Lead continues to pose a significant public health problem in spite of substantial reductions in lead exposure in the United States in the recent past, according to background information in the article. Exposure has not been totally eliminated and most adults continue to have substantial levels of lead in their body. Previous evidence has indicated that low-level lead exposure may increase the risk for a number of chronic age-related diseases.

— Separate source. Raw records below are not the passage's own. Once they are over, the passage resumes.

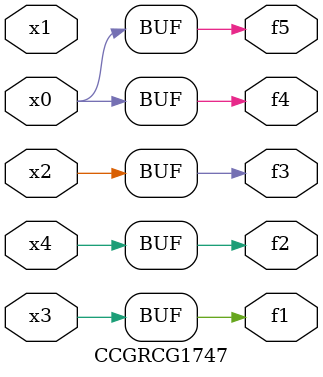
<source format=v>
module CCGRCG1747(
	input x0, x1, x2, x3, x4,
	output f1, f2, f3, f4, f5
);
	assign f1 = x3;
	assign f2 = x4;
	assign f3 = x2;
	assign f4 = x0;
	assign f5 = x0;
endmodule

</source>
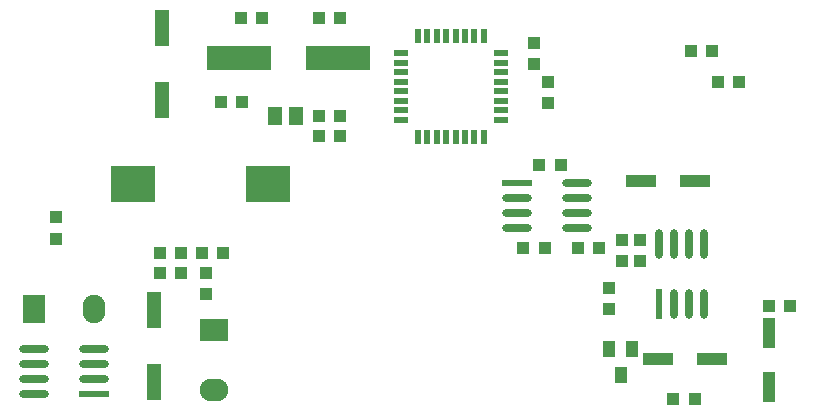
<source format=gtp>
G04 Layer_Color=8421504*
%FSLAX44Y44*%
%MOMM*%
G71*
G01*
G75*
%ADD10R,1.0000X1.0000*%
%ADD11O,2.4130X1.9050*%
%ADD12R,2.4130X1.9050*%
%ADD13R,1.0000X1.0000*%
%ADD14R,1.3000X0.5000*%
%ADD15R,0.5000X1.3000*%
%ADD16R,2.5400X1.0160*%
%ADD17R,1.0160X2.5400*%
%ADD18R,1.2700X3.0480*%
%ADD19R,5.5000X2.0000*%
%ADD20O,1.9050X2.4130*%
%ADD21R,1.9050X2.4130*%
%ADD22O,2.5400X0.6000*%
%ADD23R,2.5400X0.6000*%
%ADD24R,0.6000X2.5400*%
%ADD25O,0.6000X2.5400*%
%ADD26R,1.3000X1.5000*%
%ADD27R,3.8100X3.0500*%
%ADD28R,1.0000X1.4000*%
D10*
X664500Y98000D02*
D03*
X646500D02*
D03*
X484500Y146750D02*
D03*
X502500D02*
D03*
X438500D02*
D03*
X456500D02*
D03*
X265000Y258250D02*
D03*
X283000D02*
D03*
X148500Y142500D02*
D03*
X130500D02*
D03*
X166000D02*
D03*
X184000D02*
D03*
X130500Y125750D02*
D03*
X148500D02*
D03*
X200500Y270500D02*
D03*
X182500D02*
D03*
X621000Y287500D02*
D03*
X603000D02*
D03*
X580000Y313500D02*
D03*
X598000D02*
D03*
X565500Y18750D02*
D03*
X583500D02*
D03*
X265000Y241750D02*
D03*
X283000D02*
D03*
X451930Y217130D02*
D03*
X469930D02*
D03*
X283490Y341540D02*
D03*
X265490D02*
D03*
X199450D02*
D03*
X217450D02*
D03*
D11*
X176250Y26600D02*
D03*
D12*
Y77400D02*
D03*
D13*
X169750Y107750D02*
D03*
Y125750D02*
D03*
X43100Y172790D02*
D03*
Y154790D02*
D03*
X459000Y287500D02*
D03*
Y269500D02*
D03*
X511250Y95000D02*
D03*
Y113000D02*
D03*
X537130Y153740D02*
D03*
Y135740D02*
D03*
X447000Y302750D02*
D03*
Y320750D02*
D03*
X521750Y153500D02*
D03*
Y135500D02*
D03*
D14*
X334500Y311500D02*
D03*
Y303500D02*
D03*
Y295500D02*
D03*
Y287500D02*
D03*
Y279500D02*
D03*
Y271500D02*
D03*
Y263500D02*
D03*
Y255500D02*
D03*
X419500D02*
D03*
Y263500D02*
D03*
Y271500D02*
D03*
Y279500D02*
D03*
Y287500D02*
D03*
Y295500D02*
D03*
Y303500D02*
D03*
Y311500D02*
D03*
D15*
X349000Y241000D02*
D03*
X357000D02*
D03*
X365000D02*
D03*
X373000D02*
D03*
X381000D02*
D03*
X389000D02*
D03*
X397000D02*
D03*
X405000D02*
D03*
Y326000D02*
D03*
X397000D02*
D03*
X389000D02*
D03*
X381000D02*
D03*
X373000D02*
D03*
X365000D02*
D03*
X357000D02*
D03*
X349000D02*
D03*
D16*
X598360Y53000D02*
D03*
X552640D02*
D03*
X538400Y203160D02*
D03*
X584120D02*
D03*
D17*
X646000Y74860D02*
D03*
Y29140D02*
D03*
D18*
X126000Y33020D02*
D03*
Y93980D02*
D03*
X132250Y332980D02*
D03*
Y272020D02*
D03*
D19*
X197250Y307500D02*
D03*
X281250D02*
D03*
D20*
X75150Y95250D02*
D03*
D21*
X24350D02*
D03*
D22*
X24450Y23040D02*
D03*
Y35740D02*
D03*
Y48440D02*
D03*
Y61140D02*
D03*
X75250D02*
D03*
Y48440D02*
D03*
Y35740D02*
D03*
X483790Y201890D02*
D03*
Y189190D02*
D03*
Y176490D02*
D03*
Y163790D02*
D03*
X432990D02*
D03*
Y176490D02*
D03*
Y189190D02*
D03*
D23*
X75250Y23040D02*
D03*
X432990Y201890D02*
D03*
D24*
X553640Y99020D02*
D03*
D25*
X566340D02*
D03*
X579040D02*
D03*
X591740D02*
D03*
Y149820D02*
D03*
X579040D02*
D03*
X566340D02*
D03*
X553640D02*
D03*
D26*
X246000Y258250D02*
D03*
X228000D02*
D03*
D27*
X222400Y201000D02*
D03*
X108100D02*
D03*
D28*
X511250Y61500D02*
D03*
X530250D02*
D03*
X520750Y39500D02*
D03*
M02*

</source>
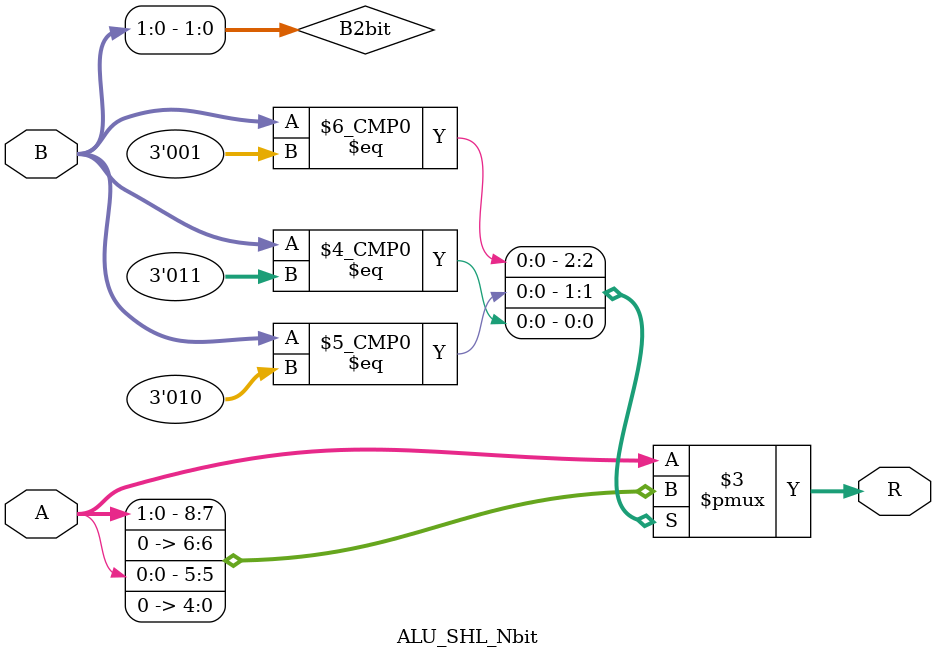
<source format=v>
module ALU_SHL_Nbit 
(
    input wire [2:0] A,B,  
    output reg [2:0] R
);

    wire [1:0] B2bit;
    assign B2bit = B[1:0];

    always @(*) begin
        case(B)
            2'b00: R = A;                     // No shift
            2'b01: R = {A[2:0], 1'b0};        // Left shift by 1 bit
            2'b10: R = {A[1:0], 2'b00};       // Left shift by 2 bits
            2'b11: R = {A[0], 3'b000};        // Left shift by 3 bits
            default: R = A;                   // Default case (no shift)
        endcase
    end
    
endmodule
</source>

Debra A. Schaumberg, Sc.D., M.P.H., of Brigham and Women’s Hospital, Boston , and colleagues investigated whether bone lead levels measured in both the tibia and patella were associated with age-related cataract, the leading cause of blindness and visual impairment worldwide. Bone lead levels were measured between 1991 and 1999 in a subset of participants in the Normative Aging Study (NAS), a Boston-based longitudinal study of aging in men. Among the first 795 NAS participants to have bone lead levels measured, researchers reviewed eye examination data (collected routinely every 3 - 5 years) for the period after the bone lead measurements were taken. The study included men aged 60 years and older who had sufficient eye examination information available (n = 642). Blood lead levels were also measured.

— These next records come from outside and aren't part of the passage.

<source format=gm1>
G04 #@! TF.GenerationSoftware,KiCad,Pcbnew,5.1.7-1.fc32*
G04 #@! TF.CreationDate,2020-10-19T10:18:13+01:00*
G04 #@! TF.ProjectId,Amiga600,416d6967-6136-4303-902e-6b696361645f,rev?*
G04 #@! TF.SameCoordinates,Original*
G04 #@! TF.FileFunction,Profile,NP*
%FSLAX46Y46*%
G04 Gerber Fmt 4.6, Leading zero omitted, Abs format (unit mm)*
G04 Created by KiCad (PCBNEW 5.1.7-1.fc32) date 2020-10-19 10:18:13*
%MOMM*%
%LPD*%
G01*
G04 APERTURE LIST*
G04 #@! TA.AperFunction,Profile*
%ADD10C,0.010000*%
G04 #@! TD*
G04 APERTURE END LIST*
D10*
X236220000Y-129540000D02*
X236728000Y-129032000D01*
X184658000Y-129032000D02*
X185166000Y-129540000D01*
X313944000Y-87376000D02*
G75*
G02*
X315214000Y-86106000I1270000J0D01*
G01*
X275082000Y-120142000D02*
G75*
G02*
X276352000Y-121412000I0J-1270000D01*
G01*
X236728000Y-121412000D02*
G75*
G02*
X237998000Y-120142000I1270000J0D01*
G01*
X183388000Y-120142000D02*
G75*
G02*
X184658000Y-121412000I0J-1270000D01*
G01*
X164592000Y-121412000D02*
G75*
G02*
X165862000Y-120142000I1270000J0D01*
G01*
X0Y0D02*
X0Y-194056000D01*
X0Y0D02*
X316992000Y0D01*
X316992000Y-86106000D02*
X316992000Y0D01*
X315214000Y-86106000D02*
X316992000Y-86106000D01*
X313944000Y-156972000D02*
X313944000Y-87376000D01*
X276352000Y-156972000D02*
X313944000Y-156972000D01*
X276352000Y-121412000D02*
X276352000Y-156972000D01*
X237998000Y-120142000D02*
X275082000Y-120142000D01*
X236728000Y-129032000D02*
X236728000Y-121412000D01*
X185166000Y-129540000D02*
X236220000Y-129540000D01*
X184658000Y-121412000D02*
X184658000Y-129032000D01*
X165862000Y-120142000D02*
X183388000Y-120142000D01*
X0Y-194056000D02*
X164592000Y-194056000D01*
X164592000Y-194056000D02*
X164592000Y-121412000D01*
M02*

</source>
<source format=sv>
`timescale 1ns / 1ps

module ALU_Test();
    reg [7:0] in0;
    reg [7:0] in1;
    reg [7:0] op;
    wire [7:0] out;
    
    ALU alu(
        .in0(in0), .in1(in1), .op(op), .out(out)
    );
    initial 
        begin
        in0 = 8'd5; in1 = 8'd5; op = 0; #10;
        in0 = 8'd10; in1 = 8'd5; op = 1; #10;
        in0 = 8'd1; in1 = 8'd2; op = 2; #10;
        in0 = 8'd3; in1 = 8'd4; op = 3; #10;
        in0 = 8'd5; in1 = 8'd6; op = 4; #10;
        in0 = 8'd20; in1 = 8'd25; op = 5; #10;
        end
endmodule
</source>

The average age of the study participants was 69 years and cataract was identified in 122 men. The researchers found that men in the highest quintile of tibia lead level had a 2.7 times increased likelihood for cataract compared to men in the lowest quintile. Further adjustment for cigarette smoking, diabetes, blood lead levels, and intake of vitamin C, vitamin E, and carotenoids indicated a 3.2 times increased likelihood of having cataract among men in the highest quintile of tibia lead. For patella lead level, there was a 1.9 times increased likelihood of cataract in the highest vs. lowest quintile, but the trend was not significant. Blood lead levels, more indicative of short-term exposure levels, were not significantly associated with cataract.

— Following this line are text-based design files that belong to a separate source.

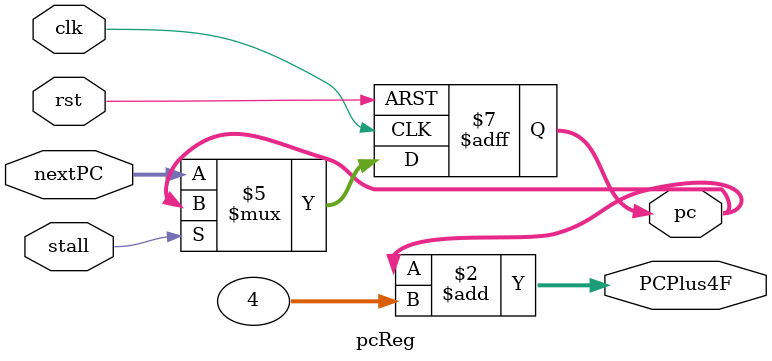
<source format=sv>
module pcReg #(
    parameter OFFSET = 4,
    parameter ADDR_WIDTH = 32
) (
    input   logic [ADDR_WIDTH-1:0]  nextPC,
    input   logic                   clk,
    input   logic                   rst,    
    input   logic                   stall,    
    output  logic [ADDR_WIDTH-1:0]  PCPlus4F,
    output  logic [ADDR_WIDTH-1:0]  pc
);

    always_comb begin
        PCPlus4F = pc + OFFSET;
    end

    always_ff @ (posedge clk or posedge rst)
        if (rst)
            pc <= 32'hBFC00000; // instruction 
        else if (!stall)
            pc <= nextPC;

endmodule

</source>
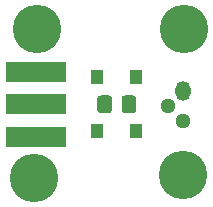
<source format=gbr>
%TF.GenerationSoftware,KiCad,Pcbnew,(5.1.6-0-10_14)*%
%TF.CreationDate,2020-10-21T16:06:14-07:00*%
%TF.ProjectId,photodiode_pcb,70686f74-6f64-4696-9f64-655f7063622e,rev?*%
%TF.SameCoordinates,Original*%
%TF.FileFunction,Soldermask,Top*%
%TF.FilePolarity,Negative*%
%FSLAX46Y46*%
G04 Gerber Fmt 4.6, Leading zero omitted, Abs format (unit mm)*
G04 Created by KiCad (PCBNEW (5.1.6-0-10_14)) date 2020-10-21 16:06:14*
%MOMM*%
%LPD*%
G01*
G04 APERTURE LIST*
%ADD10R,5.180000X1.700000*%
%ADD11C,4.100000*%
%ADD12O,1.300000X1.300000*%
%ADD13O,1.300000X1.700000*%
%ADD14R,1.000000X1.300000*%
G04 APERTURE END LIST*
D10*
%TO.C,J1*%
X138811000Y-97385000D03*
X138811000Y-91845000D03*
X138811000Y-94615000D03*
%TD*%
D11*
%TO.C,H4*%
X151384000Y-88265000D03*
%TD*%
%TO.C,H3*%
X151257000Y-100584000D03*
%TD*%
%TO.C,H2*%
X138938000Y-88265000D03*
%TD*%
%TO.C,H1*%
X138684000Y-100838000D03*
%TD*%
%TO.C,R1*%
G36*
G01*
X146078000Y-95093262D02*
X146078000Y-94136738D01*
G75*
G02*
X146349738Y-93865000I271738J0D01*
G01*
X147056262Y-93865000D01*
G75*
G02*
X147328000Y-94136738I0J-271738D01*
G01*
X147328000Y-95093262D01*
G75*
G02*
X147056262Y-95365000I-271738J0D01*
G01*
X146349738Y-95365000D01*
G75*
G02*
X146078000Y-95093262I0J271738D01*
G01*
G37*
G36*
G01*
X144028000Y-95093262D02*
X144028000Y-94136738D01*
G75*
G02*
X144299738Y-93865000I271738J0D01*
G01*
X145006262Y-93865000D01*
G75*
G02*
X145278000Y-94136738I0J-271738D01*
G01*
X145278000Y-95093262D01*
G75*
G02*
X145006262Y-95365000I-271738J0D01*
G01*
X144299738Y-95365000D01*
G75*
G02*
X144028000Y-95093262I0J271738D01*
G01*
G37*
%TD*%
D12*
%TO.C,D3*%
X151257000Y-96012000D03*
X149987000Y-94742000D03*
D13*
X151257000Y-93472000D03*
%TD*%
D14*
%TO.C,D2*%
X147318000Y-96901000D03*
X144018000Y-96901000D03*
%TD*%
%TO.C,D1*%
X144018000Y-92329000D03*
X147318000Y-92329000D03*
%TD*%
M02*

</source>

“… generalized low lead exposure along with pockets of higher exposure remain commonplace, including in the United States where more than 80 percent of homes built before 1980 are contaminated by lead-based paint and/or leaded water pipes. Results of the present study suggest that cumulative lead exposure is a risk factor for cataract, which accounts for more than 40 percent of all cases of blindness worldwide,” the authors write. They add that expenditures for cataract surgery comprise the largest single line item in the Medicare budget.
“These are, to our knowledge, the first data suggesting that accumulated lead exposure, such as that commonly experienced by adults in the United States, may be an important, unrecognized risk factor for cataract. This research suggests that reduction of lead exposure could help decrease the global burden of cataract,” the authors conclude.